[Extracted text]:
# Crazy signs at ski areas



## dlague (Sep 26, 2016)

Well the we have read and seen the sign warning about the chair may go in reverse in a recent thread.  What other signs have you seen or know about?


----------



## Hawkshot99 (Sep 26, 2016)

dlague said:


> Well the we have read and seen the sign warning about the chair may go in reverse in a recent thread.  What other signs have you seen or know about?
> 
> View attachment 20701



Canyons?


I do think have a pic of it, and no idea if it still exists, but growing up when I would go to Whiteface while riding a chair up to the top of Little Whiteface there was a sign that read "Experts get off here, beginners go to the top".  That always made me laugh.


----------



## ss20 (Sep 26, 2016)

You know your terrain is bada$$ when...


----------



## mriceyman (Sep 26, 2016)

Sent from my iPhone using AlpineZone


----------



## dlague (Sep 26, 2016)

ss20 said:


> You know your terrain is bada$$ when...
> 
> View attachment 20702



Good ole Okemo!


----------



## cdskier (Sep 26, 2016)

Not too crazy...but still a favorite of mine.


----------



## BenedictGomez (Sep 26, 2016)

dlague said:


> Well the we have read and seen the sign warning about the chair may go in reverse in a recent thread.  What other signs have you seen or know about?




Good lord, everything short of Chupacabra attack is mentioned here.


----------



## HD333 (Sep 26, 2016)

Sent from my iPhone using Tapatalk


----------



## thetrailboss (Sep 26, 2016)




----------



## thetrailboss (Sep 26, 2016)




----------



## dlague (Sep 26, 2016)

thetrailboss said:


>



Is that how we should ski it too!


----------



## thetrailboss (Sep 26, 2016)




----------



## thetrailboss (Sep 26, 2016)




----------



## 4aprice (Sep 26, 2016)

Not really a skiing sign (and unfortunately I have no picture) but in the base gondola station at Loon Mountain they have this riddle that is kind of written in code.  Can't totally remember it, (Starts "When the B mt")  but its fun to try and figure it out and it does make sense when translated.

[Labeling and segmentation records]:
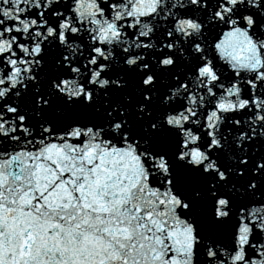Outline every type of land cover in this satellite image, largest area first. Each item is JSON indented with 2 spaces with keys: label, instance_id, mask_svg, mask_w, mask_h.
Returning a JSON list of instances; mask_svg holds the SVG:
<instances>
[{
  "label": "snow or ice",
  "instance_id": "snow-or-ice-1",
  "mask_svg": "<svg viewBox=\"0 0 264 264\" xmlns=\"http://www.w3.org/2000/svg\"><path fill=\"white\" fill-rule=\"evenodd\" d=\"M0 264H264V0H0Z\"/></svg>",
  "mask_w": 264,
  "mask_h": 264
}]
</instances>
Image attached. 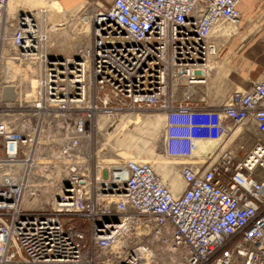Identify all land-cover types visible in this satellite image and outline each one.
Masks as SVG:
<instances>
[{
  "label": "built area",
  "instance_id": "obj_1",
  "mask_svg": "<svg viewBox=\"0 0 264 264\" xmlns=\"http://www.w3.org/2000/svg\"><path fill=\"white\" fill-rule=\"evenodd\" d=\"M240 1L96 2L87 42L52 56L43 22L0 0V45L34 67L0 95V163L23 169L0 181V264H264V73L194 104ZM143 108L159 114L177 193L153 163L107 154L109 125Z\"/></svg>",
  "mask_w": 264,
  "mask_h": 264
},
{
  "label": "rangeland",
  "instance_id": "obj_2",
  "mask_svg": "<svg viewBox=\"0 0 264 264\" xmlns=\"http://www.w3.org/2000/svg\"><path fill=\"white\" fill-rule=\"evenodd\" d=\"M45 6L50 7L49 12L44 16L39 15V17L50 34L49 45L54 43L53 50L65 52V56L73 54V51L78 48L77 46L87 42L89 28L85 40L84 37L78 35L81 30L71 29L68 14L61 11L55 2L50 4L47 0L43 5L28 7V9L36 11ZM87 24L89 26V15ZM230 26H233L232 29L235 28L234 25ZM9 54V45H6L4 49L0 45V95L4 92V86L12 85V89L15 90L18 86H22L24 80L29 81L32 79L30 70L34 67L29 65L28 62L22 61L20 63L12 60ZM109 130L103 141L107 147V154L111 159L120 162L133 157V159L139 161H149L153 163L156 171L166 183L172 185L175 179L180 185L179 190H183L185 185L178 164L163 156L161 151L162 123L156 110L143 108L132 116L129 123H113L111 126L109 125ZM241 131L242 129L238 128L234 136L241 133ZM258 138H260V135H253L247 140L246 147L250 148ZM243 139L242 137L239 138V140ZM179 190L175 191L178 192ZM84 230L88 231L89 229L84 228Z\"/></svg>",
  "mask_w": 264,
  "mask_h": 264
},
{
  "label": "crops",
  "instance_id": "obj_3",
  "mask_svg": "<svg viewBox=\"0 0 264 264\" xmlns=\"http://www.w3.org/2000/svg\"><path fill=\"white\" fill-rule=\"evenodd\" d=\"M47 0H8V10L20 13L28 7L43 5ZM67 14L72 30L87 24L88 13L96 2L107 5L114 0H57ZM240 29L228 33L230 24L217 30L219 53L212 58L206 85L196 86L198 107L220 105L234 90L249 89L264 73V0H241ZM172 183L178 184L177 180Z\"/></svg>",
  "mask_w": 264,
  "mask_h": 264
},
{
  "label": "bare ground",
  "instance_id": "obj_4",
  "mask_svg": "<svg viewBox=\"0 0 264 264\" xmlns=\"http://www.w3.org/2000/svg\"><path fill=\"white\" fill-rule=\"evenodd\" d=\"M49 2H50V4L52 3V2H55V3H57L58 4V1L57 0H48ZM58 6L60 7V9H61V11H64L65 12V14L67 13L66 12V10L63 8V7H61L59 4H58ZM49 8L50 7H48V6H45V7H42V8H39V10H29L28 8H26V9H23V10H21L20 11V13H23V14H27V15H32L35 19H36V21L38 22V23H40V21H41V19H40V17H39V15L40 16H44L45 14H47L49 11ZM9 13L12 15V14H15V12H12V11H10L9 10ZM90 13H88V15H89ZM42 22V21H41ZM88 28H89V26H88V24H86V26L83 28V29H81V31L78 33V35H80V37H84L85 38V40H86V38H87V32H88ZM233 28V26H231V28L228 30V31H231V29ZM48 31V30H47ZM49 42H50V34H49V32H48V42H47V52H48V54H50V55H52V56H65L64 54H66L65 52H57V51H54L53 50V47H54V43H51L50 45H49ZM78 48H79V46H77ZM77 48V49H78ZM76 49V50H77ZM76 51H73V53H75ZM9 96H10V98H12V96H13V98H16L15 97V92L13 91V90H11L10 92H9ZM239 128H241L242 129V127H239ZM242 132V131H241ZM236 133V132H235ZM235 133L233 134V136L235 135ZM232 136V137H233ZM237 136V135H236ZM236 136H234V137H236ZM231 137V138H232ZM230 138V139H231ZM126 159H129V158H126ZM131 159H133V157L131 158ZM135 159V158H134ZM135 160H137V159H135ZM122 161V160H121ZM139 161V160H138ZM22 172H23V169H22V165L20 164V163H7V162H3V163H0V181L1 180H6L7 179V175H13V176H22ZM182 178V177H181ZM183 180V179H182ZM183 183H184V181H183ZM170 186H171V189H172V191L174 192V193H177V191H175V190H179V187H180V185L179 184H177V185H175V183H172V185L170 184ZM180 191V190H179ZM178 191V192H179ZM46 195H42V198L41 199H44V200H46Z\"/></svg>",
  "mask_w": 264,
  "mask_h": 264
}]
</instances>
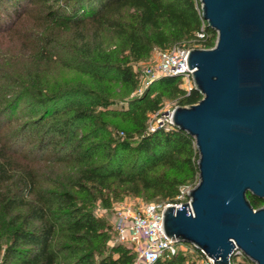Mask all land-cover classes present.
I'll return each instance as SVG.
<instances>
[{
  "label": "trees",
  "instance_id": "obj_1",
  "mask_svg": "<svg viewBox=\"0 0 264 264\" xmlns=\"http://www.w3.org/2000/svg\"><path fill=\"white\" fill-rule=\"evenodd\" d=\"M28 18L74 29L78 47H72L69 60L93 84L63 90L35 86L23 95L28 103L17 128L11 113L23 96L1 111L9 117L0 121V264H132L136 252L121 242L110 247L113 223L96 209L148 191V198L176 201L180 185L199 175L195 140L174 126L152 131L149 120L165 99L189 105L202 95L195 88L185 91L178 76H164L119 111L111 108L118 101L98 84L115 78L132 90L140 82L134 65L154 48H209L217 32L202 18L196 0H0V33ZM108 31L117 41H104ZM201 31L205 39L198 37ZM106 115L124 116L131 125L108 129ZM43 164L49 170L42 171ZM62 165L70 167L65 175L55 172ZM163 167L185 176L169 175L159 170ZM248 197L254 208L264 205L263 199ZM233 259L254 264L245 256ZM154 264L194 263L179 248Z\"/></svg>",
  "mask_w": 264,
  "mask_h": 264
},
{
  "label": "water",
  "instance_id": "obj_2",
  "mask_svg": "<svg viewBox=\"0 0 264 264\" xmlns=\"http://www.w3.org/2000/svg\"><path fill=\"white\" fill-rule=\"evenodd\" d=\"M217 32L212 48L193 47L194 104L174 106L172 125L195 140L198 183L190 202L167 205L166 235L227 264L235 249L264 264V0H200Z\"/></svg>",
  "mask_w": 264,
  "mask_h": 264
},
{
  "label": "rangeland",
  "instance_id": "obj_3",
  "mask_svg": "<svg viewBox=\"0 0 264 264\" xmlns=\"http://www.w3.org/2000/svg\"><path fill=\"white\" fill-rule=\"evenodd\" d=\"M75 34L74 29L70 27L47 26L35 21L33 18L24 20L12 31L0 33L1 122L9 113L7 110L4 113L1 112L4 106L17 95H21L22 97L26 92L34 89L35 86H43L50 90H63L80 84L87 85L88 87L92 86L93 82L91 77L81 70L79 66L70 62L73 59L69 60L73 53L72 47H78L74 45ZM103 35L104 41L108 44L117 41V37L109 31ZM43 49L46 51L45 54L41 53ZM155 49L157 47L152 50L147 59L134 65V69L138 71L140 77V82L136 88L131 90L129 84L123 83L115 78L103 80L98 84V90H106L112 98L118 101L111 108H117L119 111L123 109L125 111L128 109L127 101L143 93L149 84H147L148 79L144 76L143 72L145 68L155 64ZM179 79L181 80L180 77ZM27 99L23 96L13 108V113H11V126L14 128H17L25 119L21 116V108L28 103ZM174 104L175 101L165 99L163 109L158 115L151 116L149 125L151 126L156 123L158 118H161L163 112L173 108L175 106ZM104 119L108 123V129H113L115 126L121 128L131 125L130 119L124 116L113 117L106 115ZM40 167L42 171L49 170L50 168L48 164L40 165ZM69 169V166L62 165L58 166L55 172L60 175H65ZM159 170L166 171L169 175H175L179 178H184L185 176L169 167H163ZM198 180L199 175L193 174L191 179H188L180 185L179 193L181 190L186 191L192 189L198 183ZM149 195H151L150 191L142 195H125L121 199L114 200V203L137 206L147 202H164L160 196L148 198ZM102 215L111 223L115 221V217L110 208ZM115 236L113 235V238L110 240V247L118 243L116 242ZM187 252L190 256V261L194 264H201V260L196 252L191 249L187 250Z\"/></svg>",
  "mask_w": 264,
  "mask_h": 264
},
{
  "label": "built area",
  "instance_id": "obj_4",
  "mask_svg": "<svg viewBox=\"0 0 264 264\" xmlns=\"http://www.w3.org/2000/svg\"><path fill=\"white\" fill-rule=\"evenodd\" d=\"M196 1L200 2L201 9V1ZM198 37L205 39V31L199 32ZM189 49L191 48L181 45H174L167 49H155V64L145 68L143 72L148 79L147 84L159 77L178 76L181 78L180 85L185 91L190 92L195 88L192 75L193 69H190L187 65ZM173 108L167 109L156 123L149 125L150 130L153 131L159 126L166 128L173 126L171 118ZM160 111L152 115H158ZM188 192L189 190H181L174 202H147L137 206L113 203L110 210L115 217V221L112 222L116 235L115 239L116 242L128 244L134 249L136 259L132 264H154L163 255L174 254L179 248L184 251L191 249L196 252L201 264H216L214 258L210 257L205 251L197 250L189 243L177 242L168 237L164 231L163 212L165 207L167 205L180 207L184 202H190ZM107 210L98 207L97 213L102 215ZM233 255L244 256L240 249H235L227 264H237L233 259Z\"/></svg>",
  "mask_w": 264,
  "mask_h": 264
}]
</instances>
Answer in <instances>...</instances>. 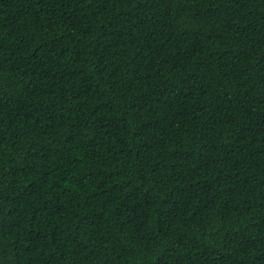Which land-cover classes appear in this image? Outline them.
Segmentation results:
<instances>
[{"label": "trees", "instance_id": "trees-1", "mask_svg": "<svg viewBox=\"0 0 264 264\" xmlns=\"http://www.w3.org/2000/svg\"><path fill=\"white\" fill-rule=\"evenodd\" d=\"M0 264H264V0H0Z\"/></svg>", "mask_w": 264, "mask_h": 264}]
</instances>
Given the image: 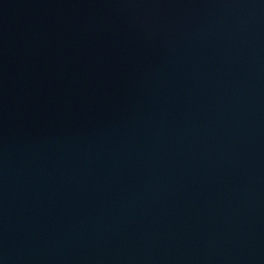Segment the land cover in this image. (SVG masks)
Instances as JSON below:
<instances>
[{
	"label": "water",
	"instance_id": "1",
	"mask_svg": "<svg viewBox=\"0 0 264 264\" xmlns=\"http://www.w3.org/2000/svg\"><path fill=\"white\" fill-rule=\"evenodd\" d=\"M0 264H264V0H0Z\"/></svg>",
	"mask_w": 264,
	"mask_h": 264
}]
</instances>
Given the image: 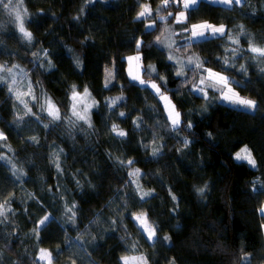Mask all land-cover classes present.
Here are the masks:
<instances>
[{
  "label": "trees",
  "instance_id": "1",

[Job]:
Repeat the stretch of the ski-area signs thread from "## 4aprice (Sep" through "sense when translated.", word for word.

[Written response]:
## 4aprice (Sep 26, 2016)

Not really a skiing sign (and unfortunately I have no picture) but in the base gondola station at Loon Mountain they have this riddle that is kind of written in code.  Can't totally remember it, (Starts "When the B mt")  but its fun to try and figure it out and it does make sense when translated.